Part One: The Seventh Day

This relationship is often troublesome for John because he is expected to act as a good example to his younger brother and is often reprimanded for Roy’s actions. John is held to a higher standard by his parents and everyone else in the community and is chastised for slight deviations while Roy trespasses with impunity because it is his expected behavior. For example, when neither John nor Roy know the Sunday school lessons, John’s forgetfulness “earned him the wrath of his father,” but “no one really expected of Roy what was expected of John.” Also, unless Gabriel keeps a strict eye on Roy, Roy would disappear after Sunday school and not return to morning service. He would, in fact, be gone all day. It is in this manner that Baldwin reveals to the reader John’s character. We find out who John is through direct description, and we find out who John is not through descriptions of Roy.

Baldwin further develops John’s conflicts with his father and his religion in the episode of the movie house in the city. The city acts as an unholy lure for John. On Broadway, John sees beautiful lights and magnificent towers, movie theaters, and motor cars. Here John imagines being rich and loved. It is a lure that is more attractive than the alternative: his own surroundings, the buildings, “huddled, flat, ignoble, close to the filthy ground, where the streets and the hallways, and the rooms were dark, and where the unconquerable odor was of dust, and sweat, and urine, and homemade gin.” John has “seen rich people in fancy clothes but never an angel of the lord robed in white. He has looked upon all sorts of finery in the shop windows but has never had a glimpse of the kingdom of heaven. He sees that the way of the cross had given [Gabriel] a belly filled with wind and bent his mother’s back,” but John has never seen religion make anyone happy or strong. How can one doubt that a child of barely 14 would be tempted by the broad way to shun the narrow way? The rewards which he had been promised in heaven for a good and holy life “were unimaginable—but the city was real.”

_Input data_.
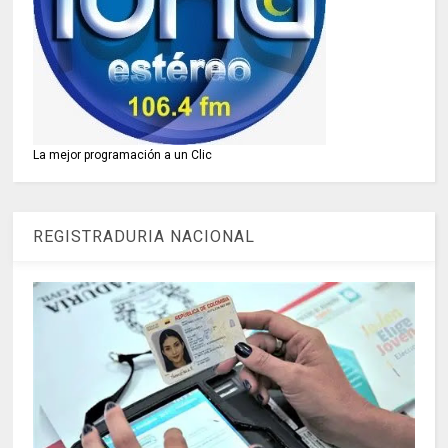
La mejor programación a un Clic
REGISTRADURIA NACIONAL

* * *

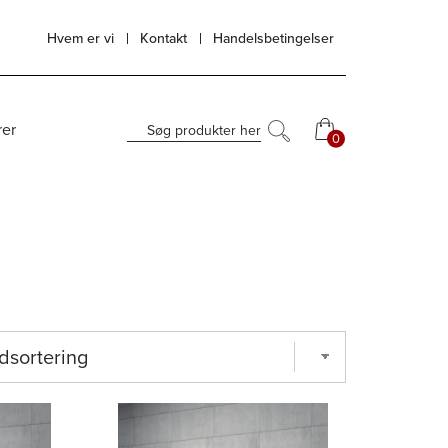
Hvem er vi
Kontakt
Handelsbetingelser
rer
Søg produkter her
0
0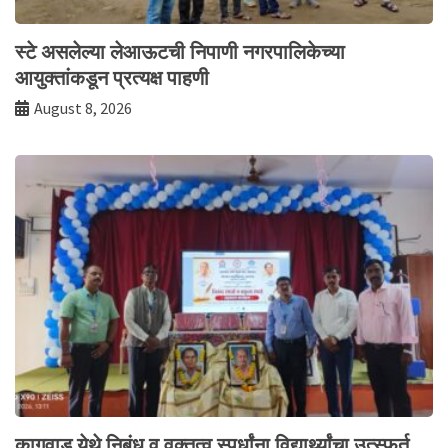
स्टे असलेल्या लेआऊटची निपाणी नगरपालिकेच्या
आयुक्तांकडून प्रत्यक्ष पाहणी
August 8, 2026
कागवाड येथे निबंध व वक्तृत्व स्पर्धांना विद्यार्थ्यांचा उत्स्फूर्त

_Work instructions_. Pull out, word for word, the portion of the passage about John and his brother Roy that begins with the words containing "This relationship is" and ends with "descriptions of Roy.".

_Exercise response_.
This relationship is often troublesome for John because he is expected to act as a good example to his younger brother and is often reprimanded for Roy’s actions. John is held to a higher standard by his parents and everyone else in the community and is chastised for slight deviations while Roy trespasses with impunity because it is his expected behavior. For example, when neither John nor Roy know the Sunday school lessons, John’s forgetfulness “earned him the wrath of his father,” but “no one really expected of Roy what was expected of John.” Also, unless Gabriel keeps a strict eye on Roy, Roy would disappear after Sunday school and not return to morning service. He would, in fact, be gone all day. It is in this manner that Baldwin reveals to the reader John’s character. We find out who John is through direct description, and we find out who John is not through descriptions of Roy.